Exercise details> Text in the records must be reproduced exactly, and pictures must be skipped.

Transcribed page contents>
*** Begin section ***
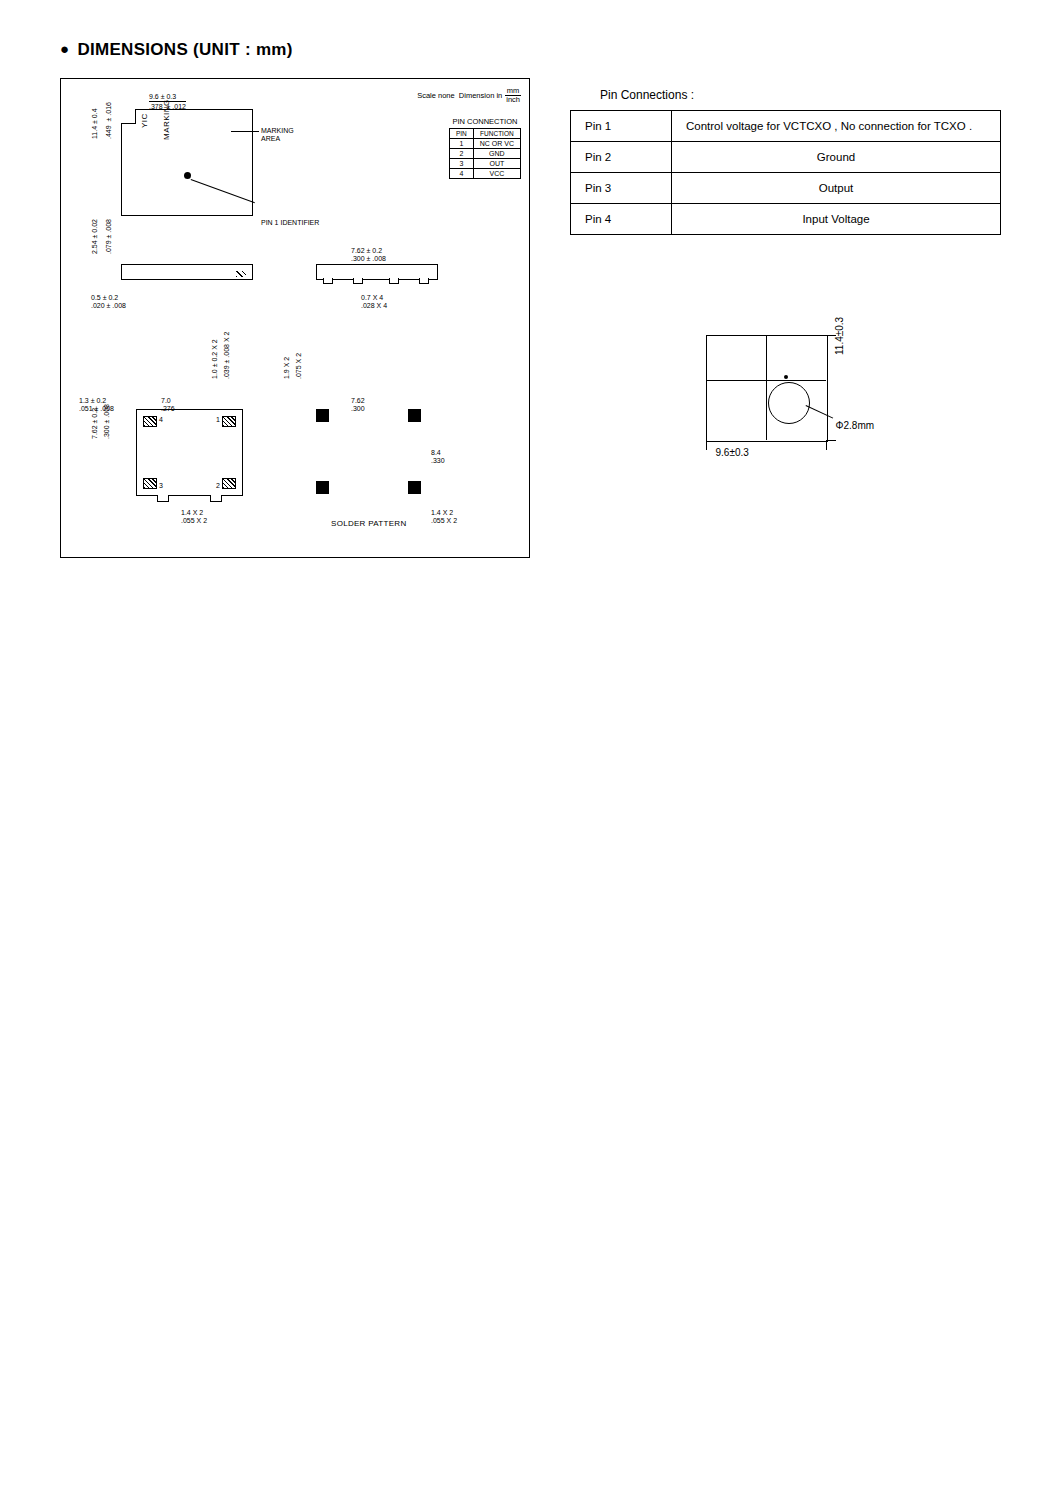DIMENSIONS (UNIT : mm)
Scale none Dimension in mm inch
PIN CONNECTION
| PIN | FUNCTION |
| --- | --- |
| 1 | NC OR VC |
| 2 | GND |
| 3 | OUT |
| 4 | VCC |
YIC
MARKING
9.6 ± 0.3
.378 ± .012
11.4 ± 0.4
.449 ± .016
2.54 ± 0.02
.079 ± .008
MARKING
AREA
PIN 1 IDENTIFIER
0.5 ± 0.2
.020 ± .008
7.62 ± 0.2
.300 ± .008
0.7 X 4
.028 X 4
4
1
3
2
1.3 ± 0.2
.051 ± .008
7.0
.276
1.0 ± 0.2 X 2
.039 ± .008 X 2
7.62 ± 0.2
.300 ± .008
1.4 X 2
.055 X 2
1.9 X 2
.075 X 2
7.62
.300
8.4
.330
1.4 X 2
.055 X 2
SOLDER PATTERN
Pin Connections :
| Pin 1 | Control voltage for VCTCXO , No connection for TCXO . |
| Pin 2 | Ground |
| Pin 3 | Output |
| Pin 4 | Input Voltage |
9.6±0.3
11.4±0.3
Φ2.8mm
*** End section ***
Completed exercise>
DIMENSIONS (UNIT : mm)
Scale none Dimension in mm inch
PIN CONNECTION
| PIN | FUNCTION |
| --- | --- |
| 1 | NC OR VC |
| 2 | GND |
| 3 | OUT |
| 4 | VCC |
YIC
MARKING
9.6 ± 0.3
.378 ± .012
11.4 ± 0.4
.449 ± .016
2.54 ± 0.02
.079 ± .008
MARKING
AREA
PIN 1 IDENTIFIER
0.5 ± 0.2
.020 ± .008
7.62 ± 0.2
.300 ± .008
0.7 X 4
.028 X 4
4
1
3
2
1.3 ± 0.2
.051 ± .008
7.0
.276
1.0 ± 0.2 X 2
.039 ± .008 X 2
7.62 ± 0.2
.300 ± .008
1.4 X 2
.055 X 2
1.9 X 2
.075 X 2
7.62
.300
8.4
.330
1.4 X 2
.055 X 2
SOLDER PATTERN
Pin Connections :
| Pin 1 | Control voltage for VCTCXO , No connection for TCXO . |
| Pin 2 | Ground |
| Pin 3 | Output |
| Pin 4 | Input Voltage |
9.6±0.3
11.4±0.3
Φ2.8mm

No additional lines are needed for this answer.